EXERCISE INSTRUCTIONS: Reproduce every line of the material below verbatim, in the same order and with the original spelling and languages unchanged.

╭──

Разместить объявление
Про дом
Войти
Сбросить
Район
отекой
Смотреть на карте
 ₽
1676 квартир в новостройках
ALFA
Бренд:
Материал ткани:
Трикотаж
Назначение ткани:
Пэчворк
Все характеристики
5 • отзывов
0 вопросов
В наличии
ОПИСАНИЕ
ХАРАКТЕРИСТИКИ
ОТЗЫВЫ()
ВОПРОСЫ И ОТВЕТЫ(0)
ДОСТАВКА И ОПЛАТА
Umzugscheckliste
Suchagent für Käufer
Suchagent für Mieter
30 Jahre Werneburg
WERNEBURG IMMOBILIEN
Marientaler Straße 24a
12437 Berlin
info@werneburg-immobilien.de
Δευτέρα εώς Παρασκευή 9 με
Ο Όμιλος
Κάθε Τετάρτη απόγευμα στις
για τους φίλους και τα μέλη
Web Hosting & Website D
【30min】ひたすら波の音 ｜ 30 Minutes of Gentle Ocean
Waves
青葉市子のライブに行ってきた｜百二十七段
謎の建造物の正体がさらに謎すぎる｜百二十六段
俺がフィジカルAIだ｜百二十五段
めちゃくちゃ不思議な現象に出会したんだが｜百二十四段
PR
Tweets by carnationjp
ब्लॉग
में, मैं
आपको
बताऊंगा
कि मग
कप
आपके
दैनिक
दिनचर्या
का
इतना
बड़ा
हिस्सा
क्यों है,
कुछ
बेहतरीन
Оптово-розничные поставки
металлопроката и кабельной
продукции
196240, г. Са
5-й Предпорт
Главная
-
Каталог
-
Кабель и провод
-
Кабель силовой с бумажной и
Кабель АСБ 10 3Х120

╰──

SOLUTION FOR THIS PROBLEM:
Разместить объявление
Про дом
Войти
Сбросить
Район
отекой
Смотреть на карте
 ₽
1676 квартир в новостройках
ALFA
Бренд:
Материал ткани:
Трикотаж
Назначение ткани:
Пэчворк
Все характеристики
5 • отзывов
0 вопросов
В наличии
ОПИСАНИЕ
ХАРАКТЕРИСТИКИ
ОТЗЫВЫ()
ВОПРОСЫ И ОТВЕТЫ(0)
ДОСТАВКА И ОПЛАТА
Umzugscheckliste
Suchagent für Käufer
Suchagent für Mieter
30 Jahre Werneburg
WERNEBURG IMMOBILIEN
Marientaler Straße 24a
12437 Berlin
info@werneburg-immobilien.de
Δευτέρα εώς Παρασκευή 9 με
Ο Όμιλος
Κάθε Τετάρτη απόγευμα στις
για τους φίλους και τα μέλη
Web Hosting & Website D
【30min】ひたすら波の音 ｜ 30 Minutes of Gentle Ocean
Waves
青葉市子のライブに行ってきた｜百二十七段
謎の建造物の正体がさらに謎すぎる｜百二十六段
俺がフィジカルAIだ｜百二十五段
めちゃくちゃ不思議な現象に出会したんだが｜百二十四段
PR
Tweets by carnationjp
ब्लॉग
में, मैं
आपको
बताऊंगा
कि मग
कप
आपके
दैनिक
दिनचर्या
का
इतना
बड़ा
हिस्सा
क्यों है,
कुछ
बेहतरीन
Оптово-розничные поставки
металлопроката и кабельной
продукции
196240, г. Са
5-й Предпорт
Главная
-
Каталог
-
Кабель и провод
-
Кабель силовой с бумажной и
Кабель АСБ 10 3Х120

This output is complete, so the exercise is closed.